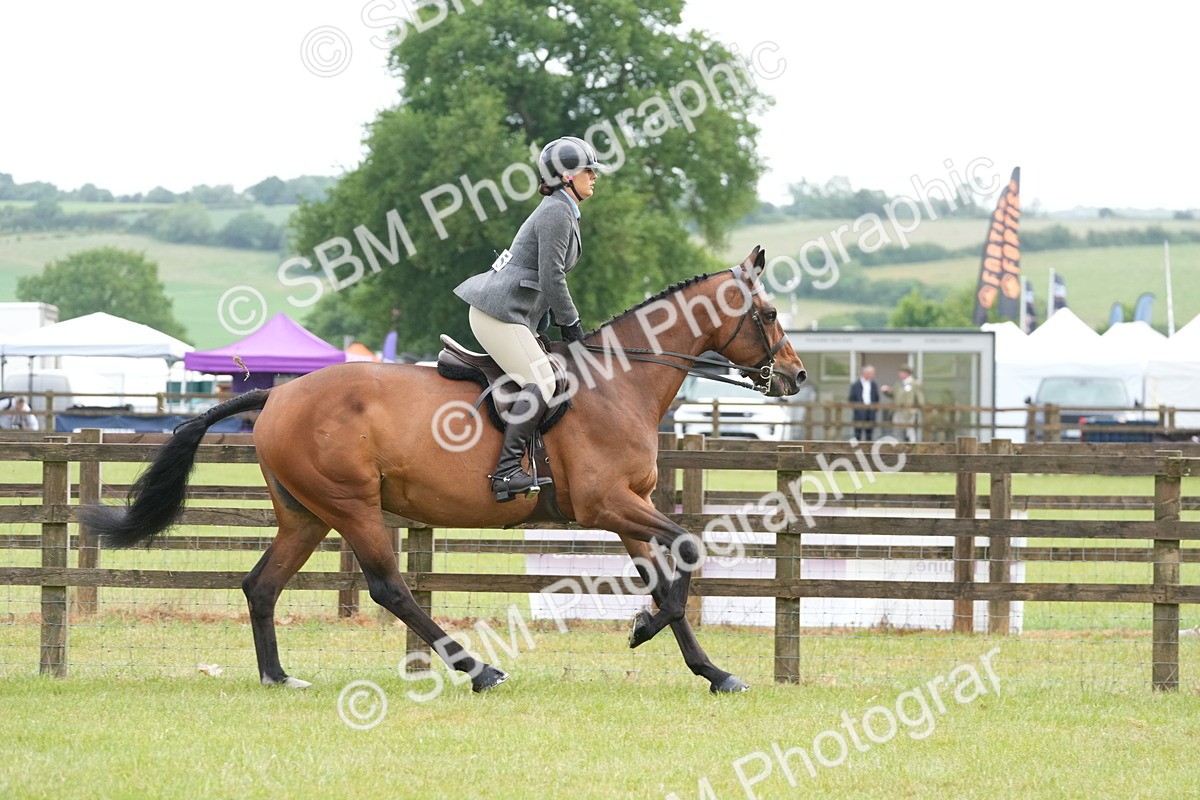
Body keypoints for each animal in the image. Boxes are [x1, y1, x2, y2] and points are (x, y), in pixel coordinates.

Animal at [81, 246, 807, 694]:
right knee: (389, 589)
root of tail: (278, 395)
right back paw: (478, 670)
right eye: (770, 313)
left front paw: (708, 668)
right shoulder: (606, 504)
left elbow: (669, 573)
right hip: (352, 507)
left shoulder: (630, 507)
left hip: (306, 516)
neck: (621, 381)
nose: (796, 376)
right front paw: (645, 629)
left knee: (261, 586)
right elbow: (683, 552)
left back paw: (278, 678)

+ + + + + + +

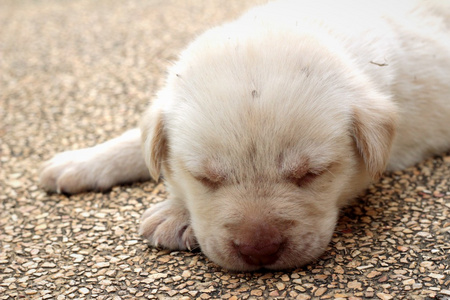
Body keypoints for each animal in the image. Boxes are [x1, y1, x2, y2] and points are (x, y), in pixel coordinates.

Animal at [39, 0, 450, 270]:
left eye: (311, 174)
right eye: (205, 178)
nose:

+ + + + + + +

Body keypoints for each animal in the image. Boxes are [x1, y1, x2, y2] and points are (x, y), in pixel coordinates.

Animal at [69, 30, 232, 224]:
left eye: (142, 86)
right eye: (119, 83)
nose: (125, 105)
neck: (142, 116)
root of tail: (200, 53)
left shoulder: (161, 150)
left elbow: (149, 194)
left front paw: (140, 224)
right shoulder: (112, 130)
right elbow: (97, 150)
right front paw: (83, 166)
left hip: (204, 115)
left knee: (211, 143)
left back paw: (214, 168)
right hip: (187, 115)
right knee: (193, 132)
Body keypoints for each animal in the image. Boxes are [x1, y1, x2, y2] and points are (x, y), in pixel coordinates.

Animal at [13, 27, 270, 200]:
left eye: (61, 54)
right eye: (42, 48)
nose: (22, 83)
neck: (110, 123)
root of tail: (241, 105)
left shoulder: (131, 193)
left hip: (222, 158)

+ + + + + + +

• Exercise prompt
Copy out only the lines of the records above from the one with "right knee: (389, 589)" through the one with "left hip: (306, 516)", exactly as they stand, both included.

• Result of the exercise
right knee: (389, 589)
root of tail: (278, 395)
right back paw: (478, 670)
right eye: (770, 313)
left front paw: (708, 668)
right shoulder: (606, 504)
left elbow: (669, 573)
right hip: (352, 507)
left shoulder: (630, 507)
left hip: (306, 516)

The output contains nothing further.